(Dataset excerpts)
*** Block opens ***

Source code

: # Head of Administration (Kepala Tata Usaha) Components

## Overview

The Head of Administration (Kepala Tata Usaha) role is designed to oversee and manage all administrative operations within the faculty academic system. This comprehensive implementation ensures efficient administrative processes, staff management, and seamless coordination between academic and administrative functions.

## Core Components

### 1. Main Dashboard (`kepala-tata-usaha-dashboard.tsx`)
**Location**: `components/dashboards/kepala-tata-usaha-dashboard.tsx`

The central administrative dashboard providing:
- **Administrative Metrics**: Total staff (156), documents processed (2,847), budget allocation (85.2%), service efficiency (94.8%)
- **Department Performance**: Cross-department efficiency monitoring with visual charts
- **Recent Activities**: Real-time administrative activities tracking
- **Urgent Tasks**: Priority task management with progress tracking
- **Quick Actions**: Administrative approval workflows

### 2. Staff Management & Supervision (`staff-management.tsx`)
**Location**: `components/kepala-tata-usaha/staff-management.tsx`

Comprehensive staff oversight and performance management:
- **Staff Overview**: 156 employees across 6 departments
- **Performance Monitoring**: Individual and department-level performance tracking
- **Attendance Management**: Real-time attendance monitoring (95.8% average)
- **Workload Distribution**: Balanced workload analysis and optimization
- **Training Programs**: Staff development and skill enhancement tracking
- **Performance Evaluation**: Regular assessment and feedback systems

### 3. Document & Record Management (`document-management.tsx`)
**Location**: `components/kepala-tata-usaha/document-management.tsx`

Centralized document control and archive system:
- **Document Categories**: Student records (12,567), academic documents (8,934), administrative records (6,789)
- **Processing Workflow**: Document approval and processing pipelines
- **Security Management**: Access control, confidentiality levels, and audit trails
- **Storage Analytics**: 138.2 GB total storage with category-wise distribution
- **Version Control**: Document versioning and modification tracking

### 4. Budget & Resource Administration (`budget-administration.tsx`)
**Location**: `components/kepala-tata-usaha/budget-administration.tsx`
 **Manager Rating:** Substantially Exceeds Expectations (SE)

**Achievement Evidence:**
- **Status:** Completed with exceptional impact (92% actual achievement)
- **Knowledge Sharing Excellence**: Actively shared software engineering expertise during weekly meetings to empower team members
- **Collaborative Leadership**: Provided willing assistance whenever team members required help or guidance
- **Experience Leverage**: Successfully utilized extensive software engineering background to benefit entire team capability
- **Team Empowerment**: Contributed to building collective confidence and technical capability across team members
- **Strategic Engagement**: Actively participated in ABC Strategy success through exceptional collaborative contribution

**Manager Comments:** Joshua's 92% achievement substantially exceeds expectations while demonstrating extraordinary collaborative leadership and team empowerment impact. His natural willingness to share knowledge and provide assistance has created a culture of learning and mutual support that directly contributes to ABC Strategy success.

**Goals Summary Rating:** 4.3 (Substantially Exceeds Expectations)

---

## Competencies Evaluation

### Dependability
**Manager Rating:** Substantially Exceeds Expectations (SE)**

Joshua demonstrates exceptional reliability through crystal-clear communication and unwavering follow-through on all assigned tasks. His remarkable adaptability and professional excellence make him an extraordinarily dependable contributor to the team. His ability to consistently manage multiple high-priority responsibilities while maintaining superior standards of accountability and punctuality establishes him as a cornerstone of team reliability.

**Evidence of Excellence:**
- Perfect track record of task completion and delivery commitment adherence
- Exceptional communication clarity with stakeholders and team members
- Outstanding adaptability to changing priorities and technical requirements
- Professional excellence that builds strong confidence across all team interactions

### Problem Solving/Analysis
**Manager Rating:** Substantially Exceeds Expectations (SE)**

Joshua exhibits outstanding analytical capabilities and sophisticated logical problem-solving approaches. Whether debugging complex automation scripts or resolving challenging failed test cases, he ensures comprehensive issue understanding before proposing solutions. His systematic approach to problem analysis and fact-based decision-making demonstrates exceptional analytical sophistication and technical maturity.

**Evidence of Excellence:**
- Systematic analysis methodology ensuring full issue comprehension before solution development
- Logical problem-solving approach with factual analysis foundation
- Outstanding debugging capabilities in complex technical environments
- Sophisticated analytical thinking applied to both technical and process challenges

*** Block closes ***

Assignment: Reproduce the material above word for word, character for character.

Written response:
Source code

: # Head of Administration (Kepala Tata Usaha) Components

## Overview

The Head of Administration (Kepala Tata Usaha) role is designed to oversee and manage all administrative operations within the faculty academic system. This comprehensive implementation ensures efficient administrative processes, staff management, and seamless coordination between academic and administrative functions.

## Core Components

### 1. Main Dashboard (`kepala-tata-usaha-dashboard.tsx`)
**Location**: `components/dashboards/kepala-tata-usaha-dashboard.tsx`

The central administrative dashboard providing:
- **Administrative Metrics**: Total staff (156), documents processed (2,847), budget allocation (85.2%), service efficiency (94.8%)
- **Department Performance**: Cross-department efficiency monitoring with visual charts
- **Recent Activities**: Real-time administrative activities tracking
- **Urgent Tasks**: Priority task management with progress tracking
- **Quick Actions**: Administrative approval workflows

### 2. Staff Management & Supervision (`staff-management.tsx`)
**Location**: `components/kepala-tata-usaha/staff-management.tsx`

Comprehensive staff oversight and performance management:
- **Staff Overview**: 156 employees across 6 departments
- **Performance Monitoring**: Individual and department-level performance tracking
- **Attendance Management**: Real-time attendance monitoring (95.8% average)
- **Workload Distribution**: Balanced workload analysis and optimization
- **Training Programs**: Staff development and skill enhancement tracking
- **Performance Evaluation**: Regular assessment and feedback systems

### 3. Document & Record Management (`document-management.tsx`)
**Location**: `components/kepala-tata-usaha/document-management.tsx`

Centralized document control and archive system:
- **Document Categories**: Student records (12,567), academic documents (8,934), administrative records (6,789)
- **Processing Workflow**: Document approval and processing pipelines
- **Security Management**: Access control, confidentiality levels, and audit trails
- **Storage Analytics**: 138.2 GB total storage with category-wise distribution
- **Version Control**: Document versioning and modification tracking

### 4. Budget & Resource Administration (`budget-administration.tsx`)
**Location**: `components/kepala-tata-usaha/budget-administration.tsx`
 **Manager Rating:** Substantially Exceeds Expectations (SE)

**Achievement Evidence:**
- **Status:** Completed with exceptional impact (92% actual achievement)
- **Knowledge Sharing Excellence**: Actively shared software engineering expertise during weekly meetings to empower team members
- **Collaborative Leadership**: Provided willing assistance whenever team members required help or guidance
- **Experience Leverage**: Successfully utilized extensive software engineering background to benefit entire team capability
- **Team Empowerment**: Contributed to building collective confidence and technical capability across team members
- **Strategic Engagement**: Actively participated in ABC Strategy success through exceptional collaborative contribution

**Manager Comments:** Joshua's 92% achievement substantially exceeds expectations while demonstrating extraordinary collaborative leadership and team empowerment impact. His natural willingness to share knowledge and provide assistance has created a culture of learning and mutual support that directly contributes to ABC Strategy success.

**Goals Summary Rating:** 4.3 (Substantially Exceeds Expectations)

---

## Competencies Evaluation

### Dependability
**Manager Rating:** Substantially Exceeds Expectations (SE)**

Joshua demonstrates exceptional reliability through crystal-clear communication and unwavering follow-through on all assigned tasks. His remarkable adaptability and professional excellence make him an extraordinarily dependable contributor to the team. His ability to consistently manage multiple high-priority responsibilities while maintaining superior standards of accountability and punctuality establishes him as a cornerstone of team reliability.

**Evidence of Excellence:**
- Perfect track record of task completion and delivery commitment adherence
- Exceptional communication clarity with stakeholders and team members
- Outstanding adaptability to changing priorities and technical requirements
- Professional excellence that builds strong confidence across all team interactions

### Problem Solving/Analysis
**Manager Rating:** Substantially Exceeds Expectations (SE)**

Joshua exhibits outstanding analytical capabilities and sophisticated logical problem-solving approaches. Whether debugging complex automation scripts or resolving challenging failed test cases, he ensures comprehensive issue understanding before proposing solutions. His systematic approach to problem analysis and fact-based decision-making demonstrates exceptional analytical sophistication and technical maturity.

**Evidence of Excellence:**
- Systematic analysis methodology ensuring full issue comprehension before solution development
- Logical problem-solving approach with factual analysis foundation
- Outstanding debugging capabilities in complex technical environments
- Sophisticated analytical thinking applied to both technical and process challenges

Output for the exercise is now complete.